TEKS BACAAN:
____

Selasa, 12 Oktober 2010

Liturgi, Ekaristi dan Evangelisasi

Artikel ini dibawakan oleh Uskup Agung Chaput pada Liturgical Institute of the University of St. Mary of the Lake, Chicago, IL pada tanggal 24 Juni 2010.
Saya membuat sedikit modifikasi ketika melakukan penterjemahan. Sambutan awal beliau saya potong. Beberapa kalimat dan paragraf saya potong supaya bisa saya strukturisasi seperti yang saya buat.

Terjemahan ini adalah terjemahan bebas dan tidak dimaksudkan sebagai terjemahan resmi.
Bagi yang tertarik silahkan membaca artikel aslinya (dalam bahasa Inggris) di link berikut ini:

Apa yang dibawakan oleh Uskup Agung Chaput berkisar dari tulisan seorang teolog Jerman pada masanya, Rm. Romano Guardini, pengarang karya yang sekarang menjadi literatur klasik, The Spirit of the Liturgy dalam konferensi Liturgis, 1964:

Bukankah aksi liturgi (liturgical act), termasuk semua hal yang disebut 'liturgi', memiliki ikatan begitu erat dengan latar belakang historis – apakah itu antik, abad pertengahan, atau barok – sehingga lebih jujur jika kita meninggalkannya sama sekali? Tidakkah lebih baik jika kita mengakui bahwa manusia di zaman industri dan sains sekarang ini, dengan struktur sosiologinya yang baru, tidak lagi mampu akan aksi liturgi?”[1]

Apa yang dimaksud dengan aksi liturgi?
Apa yang dimaksud Guardini dengan aksi liturgi adalah transformasi doa dan kesalehan pribadi menjadi bentuk penyembahan korporat yang otentik, leitourgia, ibadah publik yang dipersembahkan Gereja kepada Allah. Beliau menyadari bahwa doa korporat Gereja sangat berbeda dari doa pribadi seorang beriman.

____

DATA SUMBER:

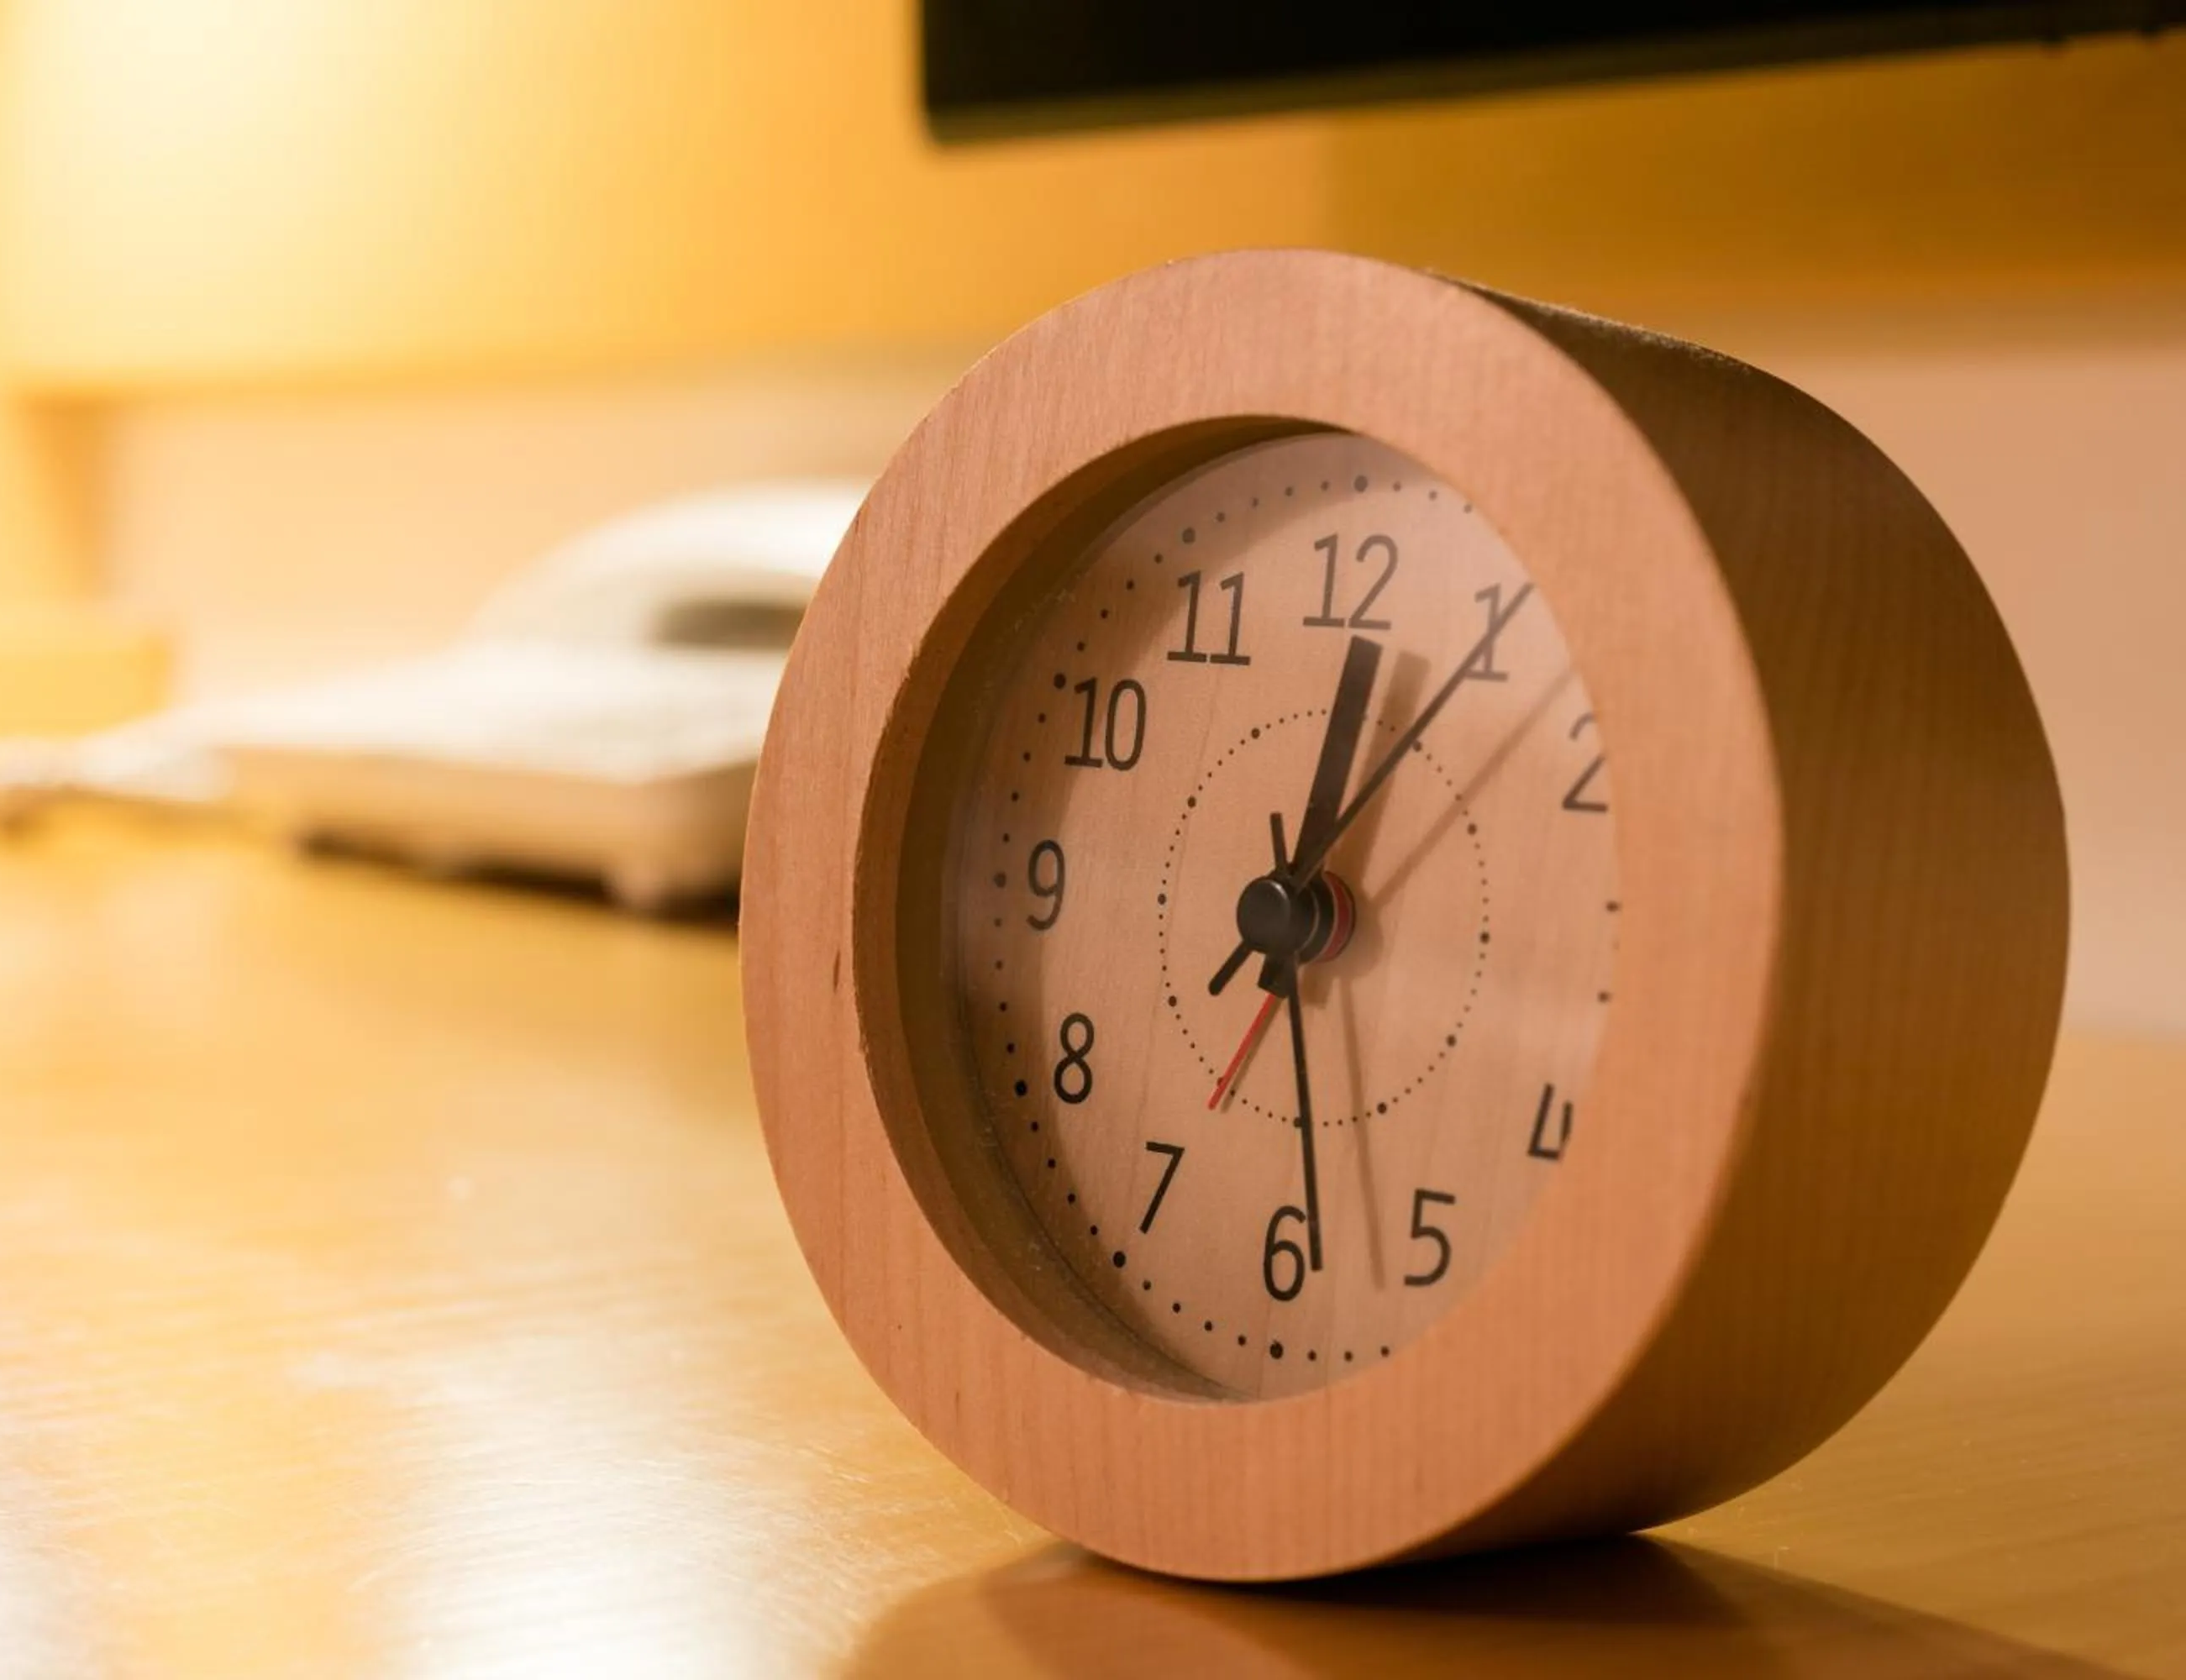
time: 12:28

____

KETENTUAN TUGAS:
Menurut teks tentang liturgi ini, apa yang dimaksud Guardini dengan aksi liturgi? Baris-baris data tidak dipakai untuk tugas ini.

HASIL TUGAS:
Transformasi doa dan kesalehan pribadi menjadi bentuk penyembahan korporat yang otentik, yaitu ibadah publik yang dipersembahkan Gereja kepada Allah.